VFW supports the draft bill which would direct the VA Secretary to contract for a report on employment placement, retention, and advancement of recently separated servicemembers.
Recently discharged men and women in the military have expressed increased concern about their ability to acquire and maintain gainful employment. Although many positive changes have been made to help our servicemembers successfully transition into civilian life, more should and can be done to ensure that they are given the skills, training and education they need to enable them to become leaders of the future.
We believe that this report will highlight areas in the Transition Assistance Program (TAP) and VA’s Vocational Rehabilitation and Employment Program (VR&E), where improvement is needed such as access to government and private job listings and employment services, data on the number of veterans using the VR&E program and how effective and useful the TAP program is to separating servicemembers.
We also acknowledge the legislation’s effort to collect data by tracking the servicemembers’ employment history through the Department of Labor. All of these things will help to provide a seamless transition for our servicemembers that is timely, effective and efficient.
VFW is pleased to lend its support to the draft bill that would add additional diseases for a presumption of service-connection when occurring in veterans exposed to ionizing radiation during active military service.
Despite scientific evidence that has recognized exposure to ionizing radiation and its long-term effects on internal and external organs, VA almost always denies veterans claims for service-connection. In 1984, Public Law 98-542 was enacted to provide compensation to certain veterans who incurred disabilities related to ionizing radiation exposure, but more legislation is needed to create regulatory consistency in determining service-connection for these radiogenic diseases. We believe that amending Title 38, U.S.C. Section 1112 to include the additional diseases listed in this draft bill will go a long way towards ensuring that all of the radiogenic illnesses may soon be on the presumptive list for our Nation’s veterans. We would also urge the subcommittee to include cancer of the central nervous system to the list of presumptive diseases.

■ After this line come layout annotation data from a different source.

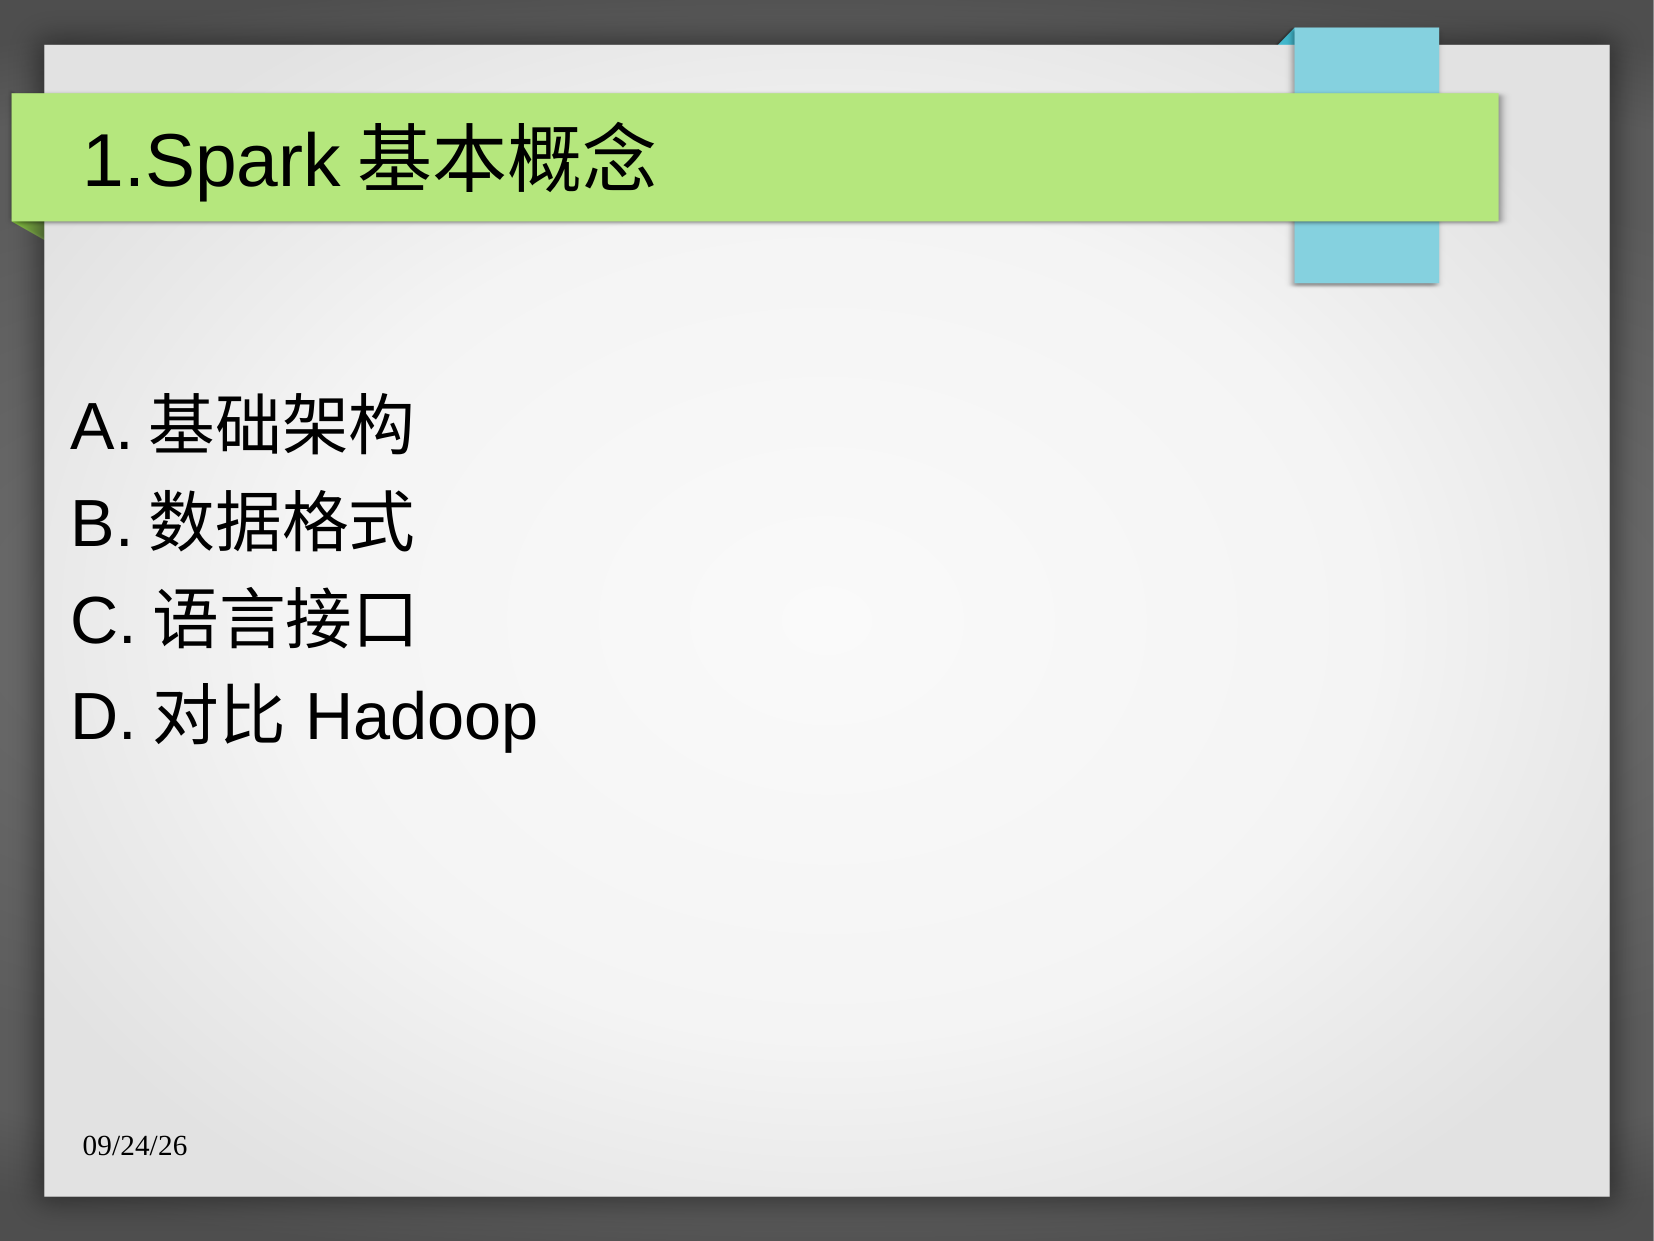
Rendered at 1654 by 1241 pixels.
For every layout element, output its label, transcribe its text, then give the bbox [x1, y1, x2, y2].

picture [0, 0, 1654, 1241]
subtitle A.基础架构 B.数据格式 C.语言接口 D.对比Hadoop [70, 249, 1560, 957]
title 1.Spark基本概念 [82, 94, 1264, 213]
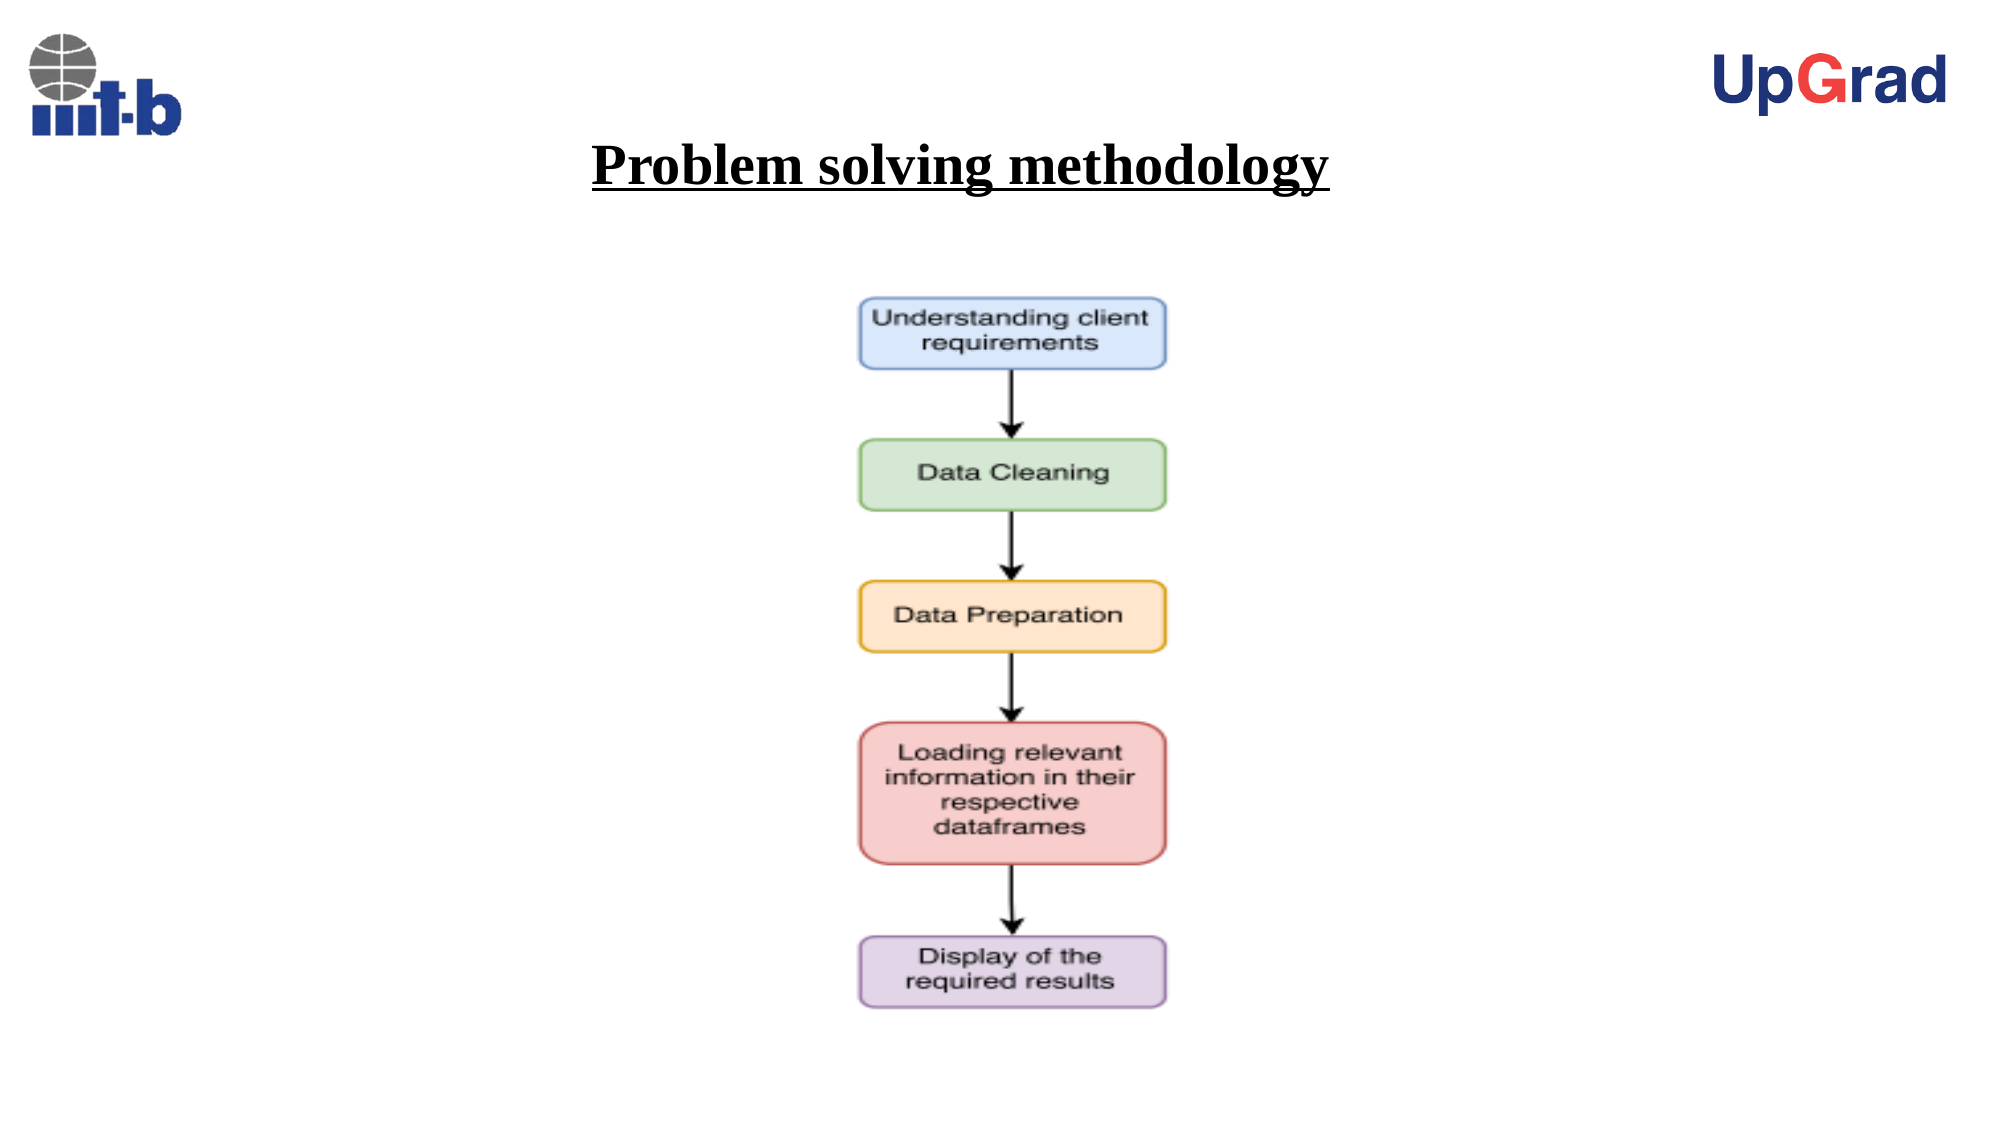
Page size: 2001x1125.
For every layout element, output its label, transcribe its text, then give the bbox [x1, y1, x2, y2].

picture [1714, 53, 1952, 116]
picture [789, 269, 1231, 1051]
title Problem solving methodology [186, 104, 1715, 246]
picture [0, 29, 208, 163]
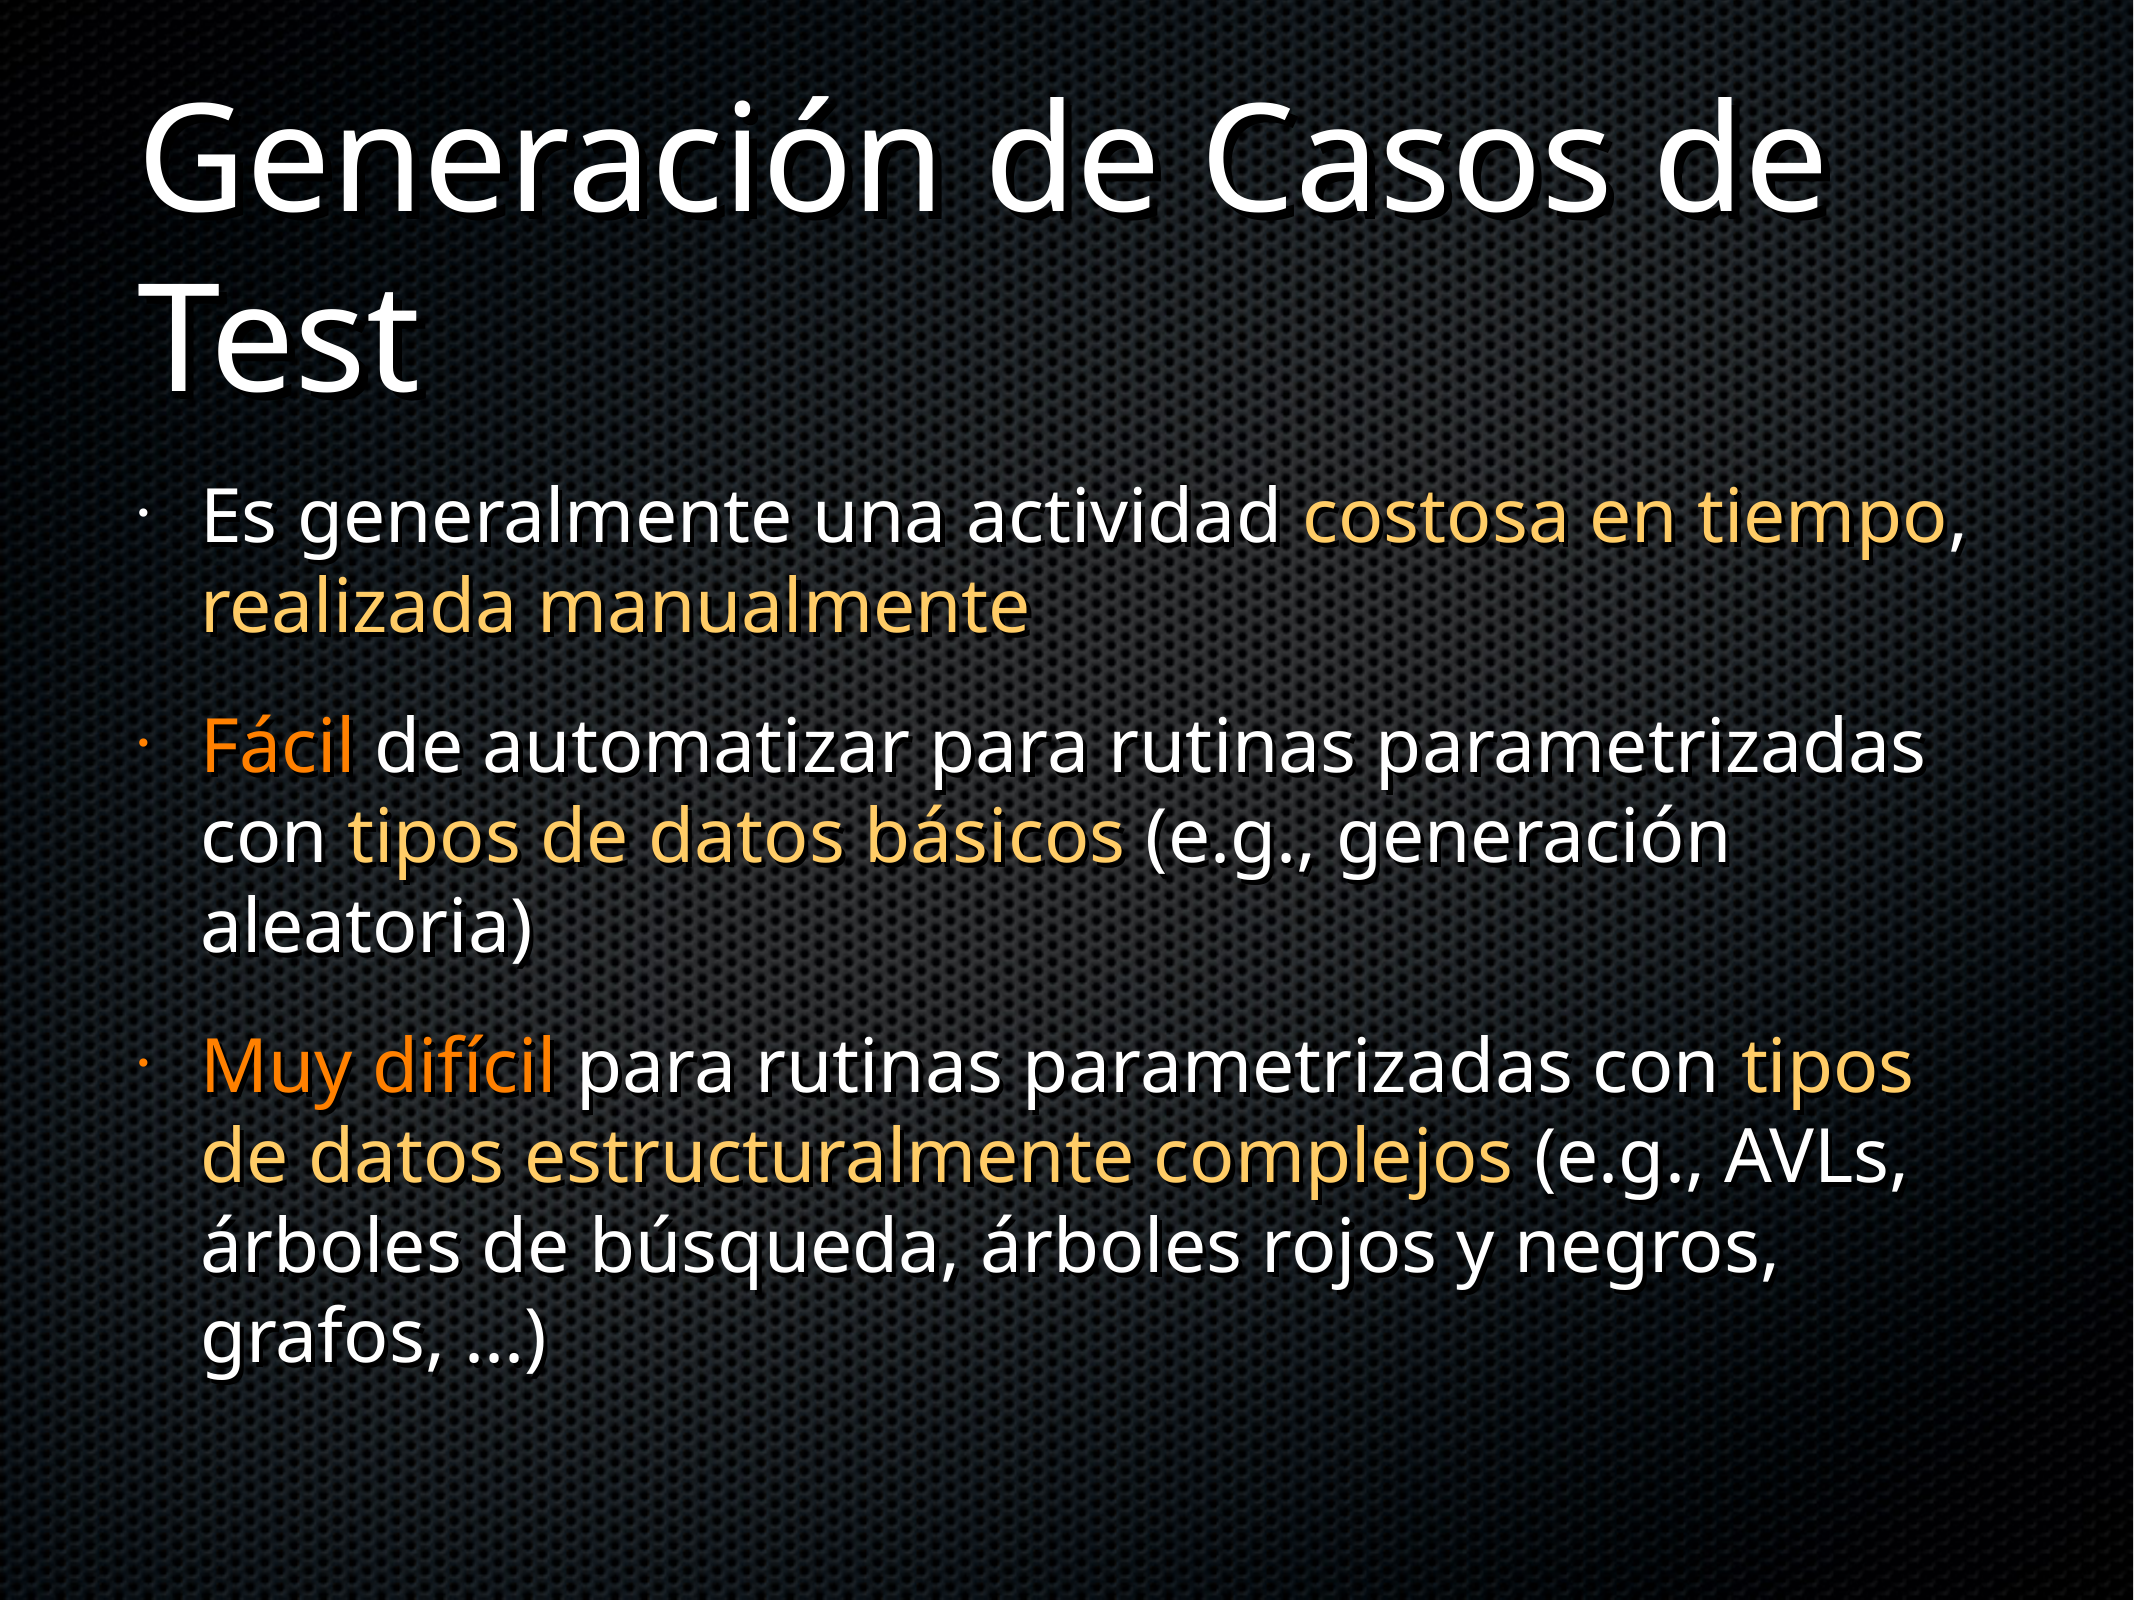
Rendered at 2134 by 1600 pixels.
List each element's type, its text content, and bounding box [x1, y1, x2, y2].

VFW strongly supports H.R. 3936, legislation that would authorize the principal office of the United States Court of Appeals for Veterans Claims to be at any location in the Washington, D.C., metropolitan area, rather than only in the District of Columbia. It also would express the sense of Congress that a dedicated Veterans’ Courthouse and Justice Center should be provided for that Court and that it should be located, if feasible, at a site owned by the United States that is a part of or proximate to the Pentagon Reservation.
Landmark legislation enacted in 1988 authorized a judicial review of veterans’ claims decision and established a court to hear veterans’ appeals. However, the Court does not have its own courthouse. It is presently situated in a commercial office building in downtown Washington D.C.
Land near the Pentagon Reservation (which is under control of the Department of Defense) has been identified as an available site for the United States Veterans’ Courthouse and Justice Center. Given our Nation’s special indebtedness to those who have served in our Armed Forces and the close relationship between veterans’ programs and the mission of DOD, VFW believes that establishing a Veterans’ Courthouse and Justice Center near the Pentagon would be a most appropriate and fitting use of government property.
Mr. Chairman and members of the Subcommittee, this concludes VFW’s testimony. We again thank you for including us in today’s important discussion, and I will be happy to respond to any questions you may have. Thank you.